The VBID Model is designed to promote smoother and timelier transitions to hospice, in part, by promoting availability and use of palliative care among beneficiaries who are not yet ready for hospice. Nevertheless, in 2021, plans in the Model contracted with only a handful of hospices to provide palliative care under VBID, notwithstanding hospices’ unique qualifications and capabilities in this specialized space. And many hospices would have preferred to include palliative care in their contracts with plans. Plans reported that they have flexibility regarding the types of providers that can deliver palliative care, but many in the industry question whether plans are using less qualified options as a cost cutting measure. Some argue that the lack of a clear palliative care definition in the Model allows plans to claim they are offering palliative care without, in fact, offering a true interdisciplinary palliative care service available through a hospice. Perhaps the small number of patients participating in the plans’ palliative offerings bears this out. In 2021, plans reported that only 2,596 beneficiaries received palliative care under VBID, much less than the plans themselves had projected. The average number of days in palliative care was 111.4.

Participating plans must also make transitional concurrent care available to enrollees who elect hospice through in-network hospices. Transitional concurrent care is ideal for beneficiaries who wish to receive both curative care (i.e., treatment that has the intent of curing illness) and hospice services. In this way, transitional concurrent care smooths the path to hospice for those who might benefit from it but who are reluctant to stop curative care altogether. As the name implies, it serves as a transition between curative and hospice care, allowing beneficiaries a bridge and an opportunity to experience the benefits of hospice before committing fully. And unlike the palliative care component of VBID, the transitional concurrent care benefit may only be provided by in-network hospices.

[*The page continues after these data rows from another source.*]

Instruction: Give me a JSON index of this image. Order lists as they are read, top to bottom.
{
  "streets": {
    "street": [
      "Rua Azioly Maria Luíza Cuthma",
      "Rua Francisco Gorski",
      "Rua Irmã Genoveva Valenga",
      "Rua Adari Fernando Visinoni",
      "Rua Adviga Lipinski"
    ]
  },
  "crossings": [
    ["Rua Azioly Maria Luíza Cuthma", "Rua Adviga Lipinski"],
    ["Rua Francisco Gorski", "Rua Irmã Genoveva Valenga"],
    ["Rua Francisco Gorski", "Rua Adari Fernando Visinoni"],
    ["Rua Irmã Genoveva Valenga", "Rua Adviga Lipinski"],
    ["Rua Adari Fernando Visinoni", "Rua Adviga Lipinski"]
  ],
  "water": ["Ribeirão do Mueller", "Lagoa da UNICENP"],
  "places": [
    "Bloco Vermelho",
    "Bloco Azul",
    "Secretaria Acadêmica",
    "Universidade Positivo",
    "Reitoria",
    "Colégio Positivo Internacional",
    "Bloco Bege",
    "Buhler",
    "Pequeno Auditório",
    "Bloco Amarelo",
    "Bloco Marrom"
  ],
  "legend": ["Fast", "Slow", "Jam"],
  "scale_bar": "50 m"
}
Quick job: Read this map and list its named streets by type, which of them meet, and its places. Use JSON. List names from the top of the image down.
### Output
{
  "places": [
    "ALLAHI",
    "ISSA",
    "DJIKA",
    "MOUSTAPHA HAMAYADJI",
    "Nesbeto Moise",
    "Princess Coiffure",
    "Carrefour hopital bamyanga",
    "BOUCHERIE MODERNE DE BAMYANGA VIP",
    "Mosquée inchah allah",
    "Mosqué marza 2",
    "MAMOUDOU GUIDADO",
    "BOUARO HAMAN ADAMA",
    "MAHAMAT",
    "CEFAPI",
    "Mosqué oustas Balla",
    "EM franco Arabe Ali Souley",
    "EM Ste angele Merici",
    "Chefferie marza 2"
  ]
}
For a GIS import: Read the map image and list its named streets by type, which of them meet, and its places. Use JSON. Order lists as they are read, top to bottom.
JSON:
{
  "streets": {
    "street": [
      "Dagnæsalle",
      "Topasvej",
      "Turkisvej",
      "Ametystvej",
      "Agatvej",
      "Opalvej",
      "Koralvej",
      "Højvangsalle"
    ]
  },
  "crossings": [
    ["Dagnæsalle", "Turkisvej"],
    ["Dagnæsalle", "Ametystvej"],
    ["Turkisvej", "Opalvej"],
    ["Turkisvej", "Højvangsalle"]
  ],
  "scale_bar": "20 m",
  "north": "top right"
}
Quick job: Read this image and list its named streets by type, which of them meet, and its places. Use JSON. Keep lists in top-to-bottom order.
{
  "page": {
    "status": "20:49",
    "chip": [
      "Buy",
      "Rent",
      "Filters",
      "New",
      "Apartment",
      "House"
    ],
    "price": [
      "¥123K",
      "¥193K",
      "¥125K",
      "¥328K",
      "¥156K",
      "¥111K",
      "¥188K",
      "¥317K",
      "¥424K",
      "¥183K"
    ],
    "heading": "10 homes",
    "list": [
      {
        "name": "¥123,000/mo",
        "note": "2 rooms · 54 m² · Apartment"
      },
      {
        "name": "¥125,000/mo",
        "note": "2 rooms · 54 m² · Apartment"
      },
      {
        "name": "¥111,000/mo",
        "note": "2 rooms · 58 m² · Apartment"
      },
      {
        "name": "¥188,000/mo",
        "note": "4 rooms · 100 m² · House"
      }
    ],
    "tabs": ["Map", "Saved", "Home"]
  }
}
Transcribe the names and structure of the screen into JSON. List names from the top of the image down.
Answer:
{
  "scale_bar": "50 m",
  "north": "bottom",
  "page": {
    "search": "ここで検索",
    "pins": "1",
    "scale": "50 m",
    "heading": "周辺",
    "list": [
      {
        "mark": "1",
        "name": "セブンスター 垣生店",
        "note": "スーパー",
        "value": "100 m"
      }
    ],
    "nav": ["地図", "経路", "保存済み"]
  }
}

But don’t take this to mean that the transitional care offering has been a boon for hospices; during 2021, just 146 beneficiaries used transitional concurrent care across all plans combined.

Conclusion

The opportunities for meaningful community-based palliative care programs are expanding, with more likely to follow. Those providers that lay the groundwork early should be better positioned to drive the palliative care engine, rather than hitching onto the caboose or missing the train altogether. The focus on palliative care offers meaningful advantages for patients, and hospices are best positioned to provide this essential service.